What Have You Been Up To This Summer? Mostly watching my friends die.
I've been fortunate enough to be able to take time off of work to visit friends and catch up on each others lives. This has been great, and quite healing, but with each encounter, the obvious question comes up: What have I been doing this Summer?
The answer is bleak. I've been watching my friends die. Friends I have made and become close with online, ones I have met through in person support groups, and some who I knew in both ways. We have been hit with a big onslaught of people passing away. People who have the same cancer I have. People who were beautiful, amazing souls. Positive people. They thought great thoughts (I don't mean MAGA GREAT; I mean treating people with love great.) They were not negative like I am so often accused of being. Many prayed. They did clinical trials. They juiced. They meditated. They are dead.

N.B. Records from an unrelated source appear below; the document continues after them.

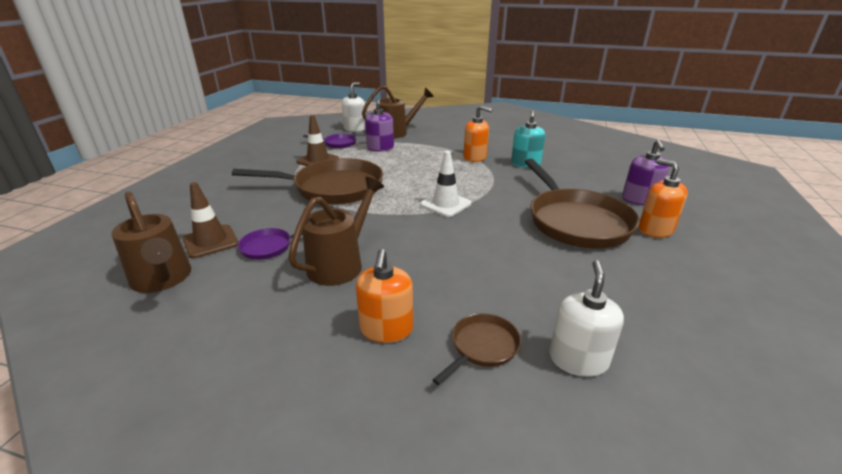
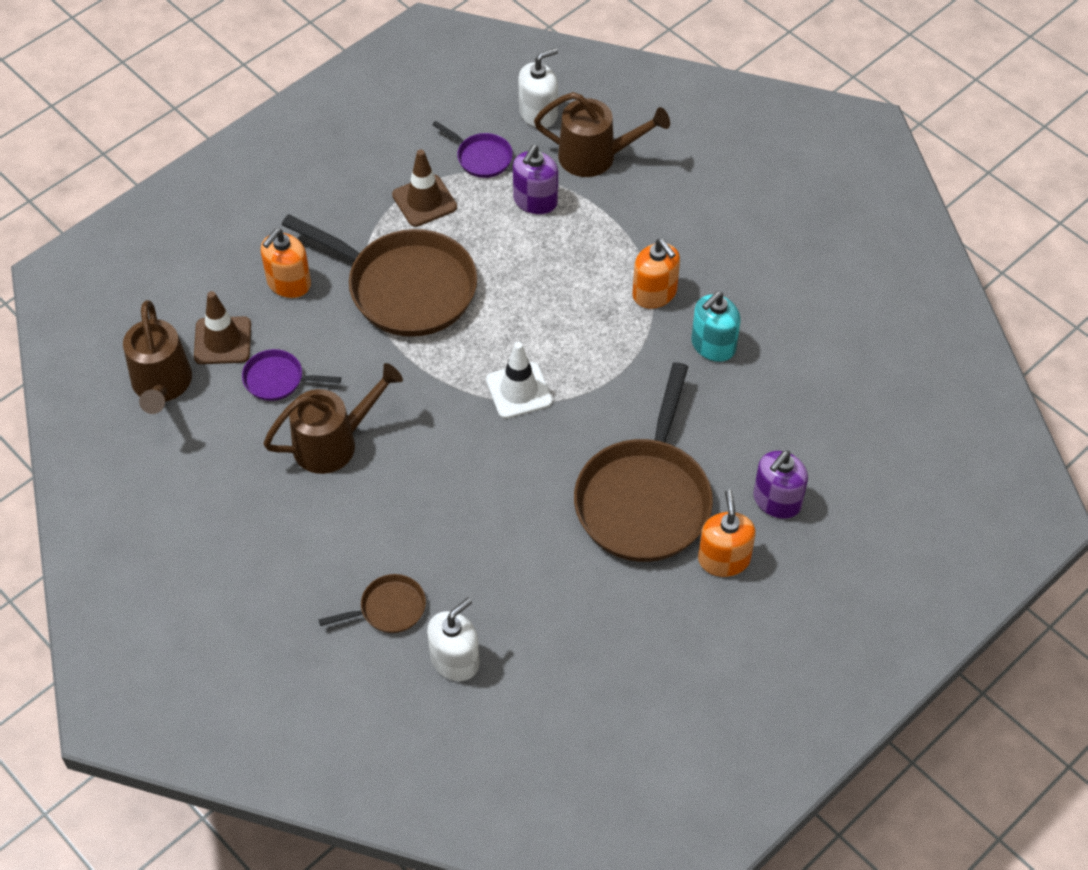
camera: 30 degrees right, 25 degrees up
orange soap dispenser [356,249,413,343] -> orange soap dispenser moved to [261,229,311,298]

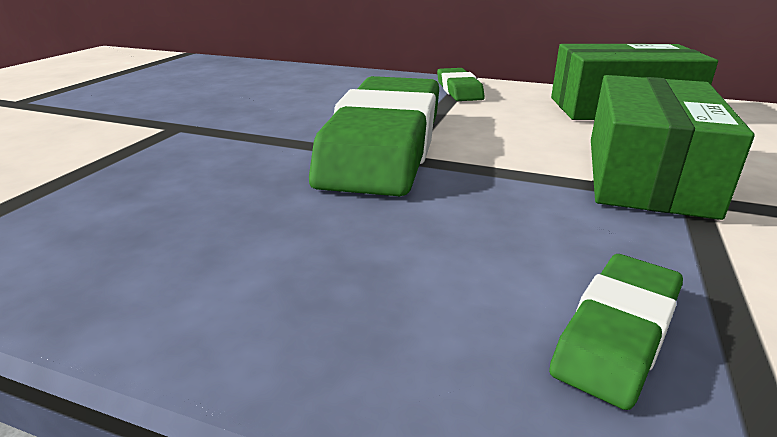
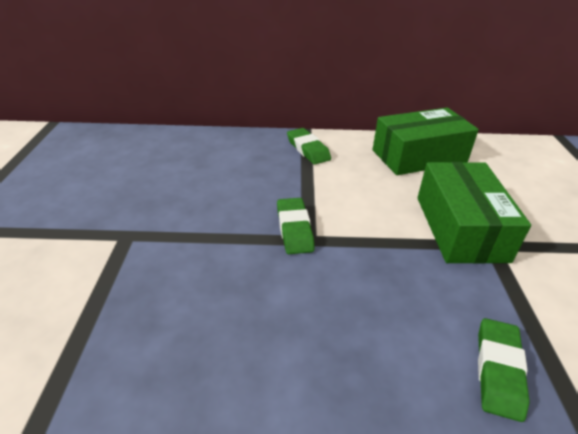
camera: 20 degrees left, 10 degrees up
green eraser [309,76,439,196] -> green eraser [277,198,315,254], size x0.45

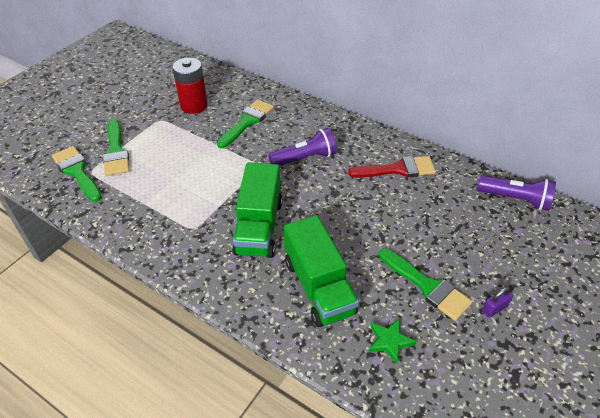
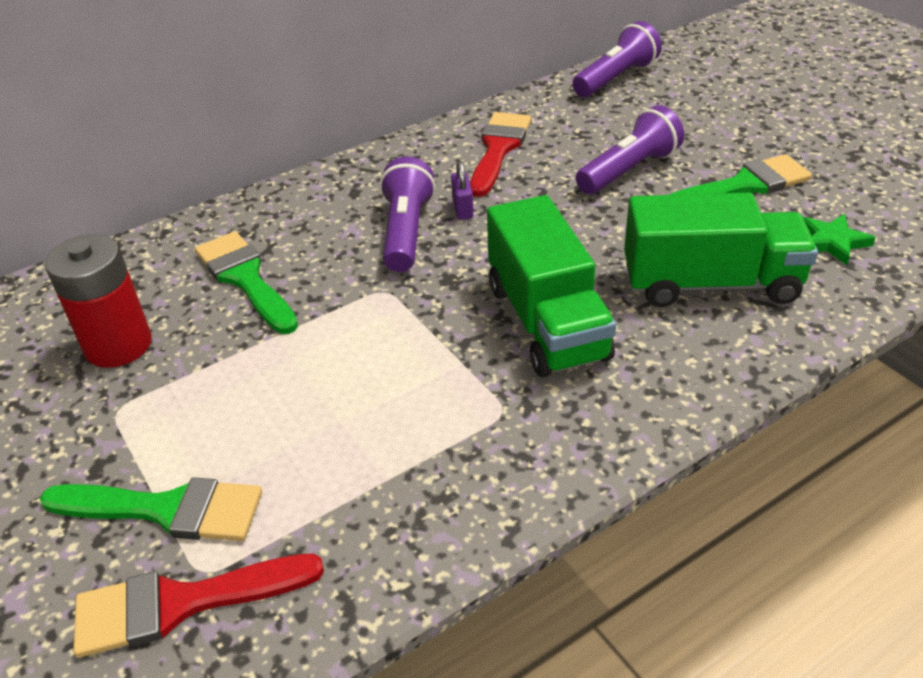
camera: 65 degrees left, 5 degrees down
green brush [52,146,102,202] -> red brush [73,554,324,658]
green truck [232,163,283,258] -> green truck turned 45 degrees clockwise [487,195,616,377]
purple padlock [482,287,513,318] -> purple padlock moved to [451,161,474,220]
none -> purple flashlight [576,105,684,194]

I do know some people survive this. I do have hope. Ive seen people (far less than those who die) be cured by miracle drugs in development. I'm tired of people telling me I just need to have hope. Tell that to my hopeful, dead friends. Also, what part of me doing chemotherapy over 50 times leads you to believe I don't have hope? I would not endure the pain, fatigue, loss of self and financial strain I have been though over the last nearly 3 years if hope weren't driving me. Something I heard Katie Couric say at a lecture recently, sharing her own experience of losing her husband to colon cancer, was that they had too much hope. It blinded the reality of the situation, and they didn't have the conversations she wish they had before he passed away. This has made me more cognizant of balancing hope with practicality, and might be what has been causing me to exhibit behavior that some of you write to me about saying I need to have hope. Trust, I have it.
Something that confounds the shitty-ness of watching people die, is the guilt that comes along. I mourn the loss of my friends, but I also feel guilty. Why is my alleged negative, rude ass surviving still? Oh here is another kind of guilt: their deaths make me scared for me. I am that piece of shit who loses a friend and goes home to worry about when it is going to happen to me. It is pretty weird- watching them go the way I likely will. Slow liver failure, collapsing lungs, strokes from brain mets. It is terrifying. I wish I could pause that and grieve my losses, but it all gets blurry. It makes me feel insane. Even the slightest insult lately really hurts me. I'm usually quite thick skinned, but comments lately really sting, and it shows me that I'm not in a good place emotionally.
I stay up late at night reading my dead friend's blogs. Sometimes, because I fucking miss them so much. Other times, it is self serving and I'm trying to figure out when they realized they were dying. Reading those experiences is so helpful to me. Today, many of my suspicions were confirmed, and I learned my current chemotherapy regimen is not working anymore. It is a new crossroads. I have options, but these changes are scary. I'm glad I have my memories of my dead friends, and their wisdom, guidance and genuine care for others to help me through this new time of decisions. I want all of you who share these experiences openly to know you are really helping people like me. I hope I am doing the same for some earlier in the "journey" we call cancer. And, I will NEVER shame you for being realistic by calling you negative.
I'm off to take my chemo pills and wash them down with a huge glass of realism AND hope. Night night!